When that happens, things will get worse. The regular season, currently the most special of any in sports, will be diminished. The stakes will be low for months and months in the sacrifice of two more clearly marked playoff games.

What so many don’t realize, either out of intentional lack of curiosity or laziness, is how many more games have real meaning in the four-team system. The playoff eye is so narrow that only the most pure may pass through. There’s feverish sense of urgency because there are so few tomorrows afforded.

This weekend is a perfect example of hour the four-team playoff works, and works all year.

TCU at Oklahoma is an elimination game. The loser has no chance of making the playoff. Both could make a hypothetical eight-team field, making Saturday’s game and the potential rematch in the Big 12 championship quite hollow and stake-free.

Notre Dame at Miami is also an elimination game. A one-loss Hurricanes team will simply not have the body of work to match others.

Washington, still holding playoff hope, travels to Stanford tonight and is fighting to keep that hope alive. The same for USC tomorrow. Michigan State and Ohio State are each praying to win out and a chaotic final few weeks. They have no margin for error.

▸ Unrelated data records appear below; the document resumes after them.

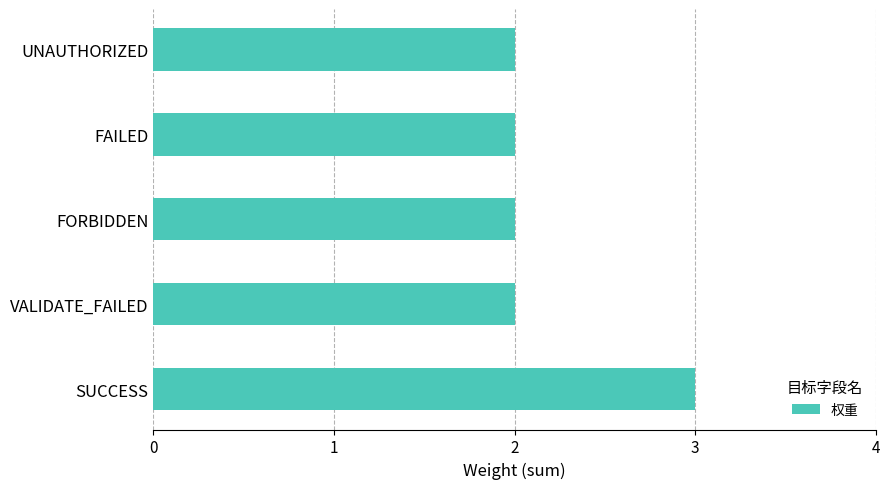

Reading bottom to top, extract all data points from this chart.

3	2	2	2	2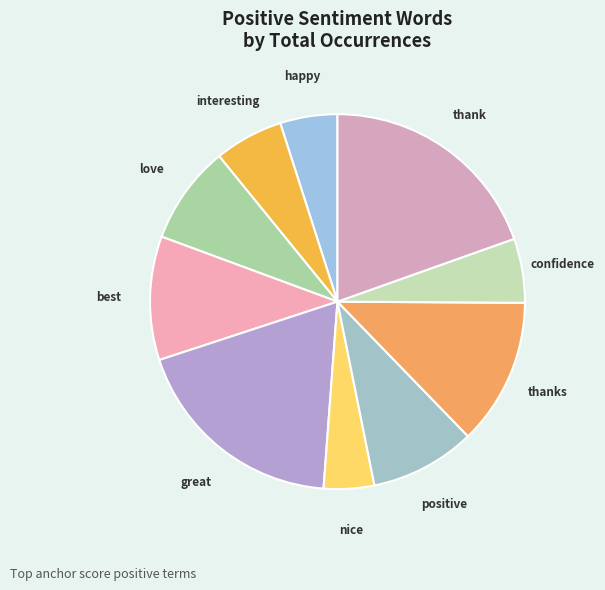

Does any single category account for the majority?

No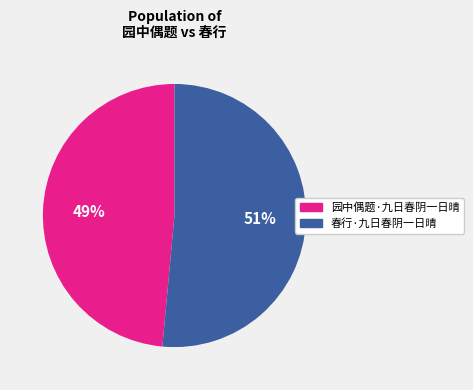

Count the number of slices in the pie.

2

Alabama and Georgia face Mississippi State and Auburn, respectively. The SEC is not fielding two one-loss teams. Mulligans cannot be counted upon.

The simple point being: a four-team system affords a season-long playoff. It affords fans to live and breathe on every possession because the stakes are so high. The only true way to guarantee entry into the tournament is to go undefeated. Anything else puts fate in another’s hands.

To throw some of this away would be a waste and yet, one day it will be thrown away.

We’ll miss weekends like this in the eight-team era when we’re bored, waiting for the postseason and its fringe-quality teams. Mark my words.